To continue learning, you can:

• Learn more about our [integration with Hugging Face](https://beta-docs.voxel51.com/integrations/huggingface/)

• Check out the [Zero-Shot Detection Plugin](https://github.com/jacobmarks/zero-shot-prediction-plugin) and learn [more about Plugins](https://beta-docs.voxel51.com/plugins/using_plugins/) in general

• Learn more about [adding object detections to a Dataset](https://beta-docs.voxel51.com/how_do_i/recipes/adding_detections/)

• Use the [Moondream2 Plugin](https://github.com/harpreetsahota204/moondream2-plugin) for zero-shot object detection

• Learn how to [evaluate object detections with FiftyOne](https://beta-docs.voxel51.com/tutorials/evaluate_detections/)

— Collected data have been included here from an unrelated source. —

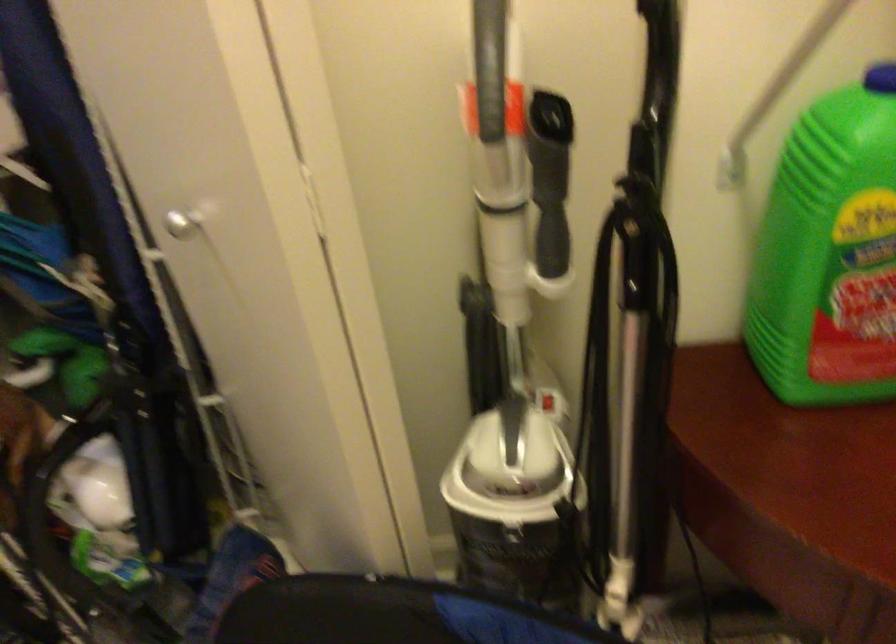
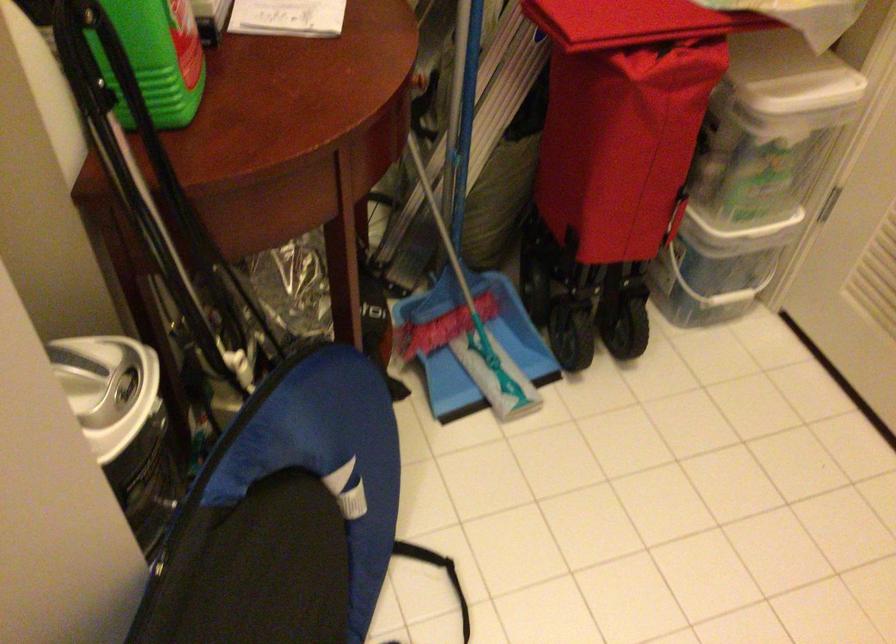
The point at [784,325] is marked in the first image. Where is the corresponding point in the second image?

(156, 59)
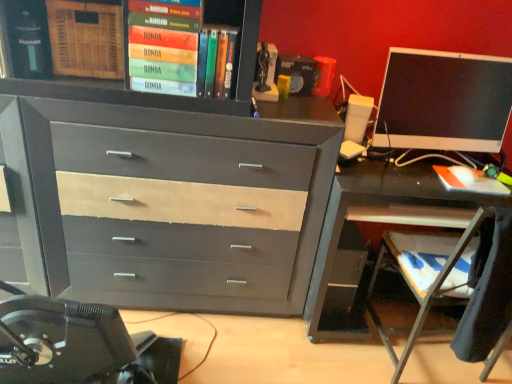
Identify the location of free spot above orange matte book at right, the first book viewed from the right (from a real-world perspective). (474, 176).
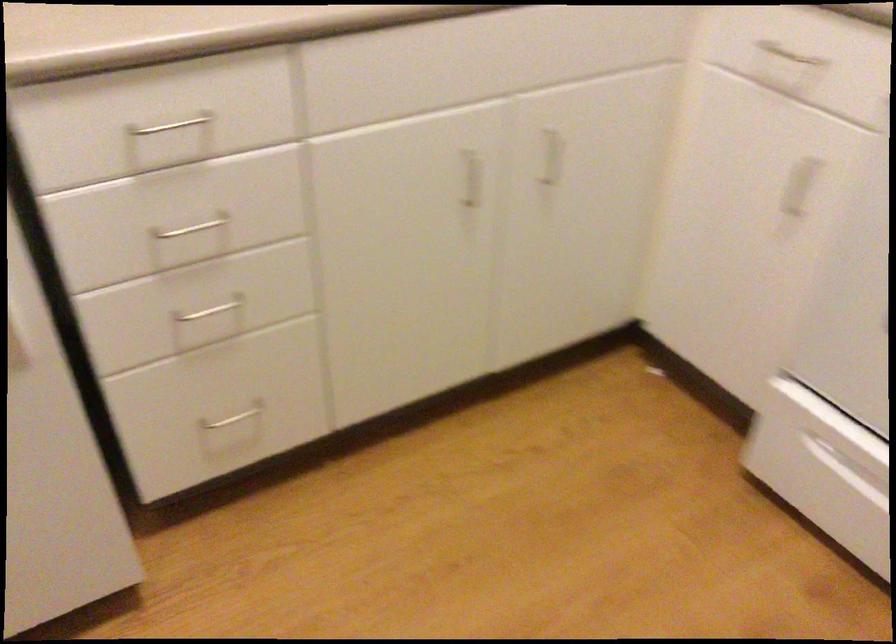
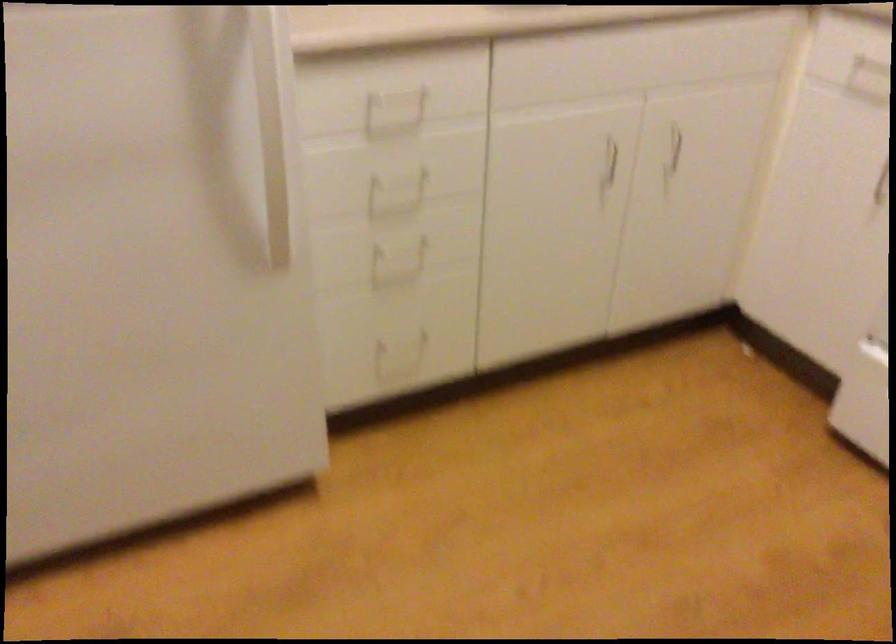
The point at (553, 162) is marked in the first image. Where is the corresponding point in the second image?

(675, 147)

• Learn more in our blog, [_Zero-Shot Image Classification with Multimodal Models and FiftyOne_](https://beta-docs.voxel51.com/tutorials/zero_shot_classification/)


Remember that zero-shot detection is a rapidly evolving field - the approaches shown here are just the beginning. FiftyOne's flexible architecture allows you to easily incorporate new models and techniques as they become available.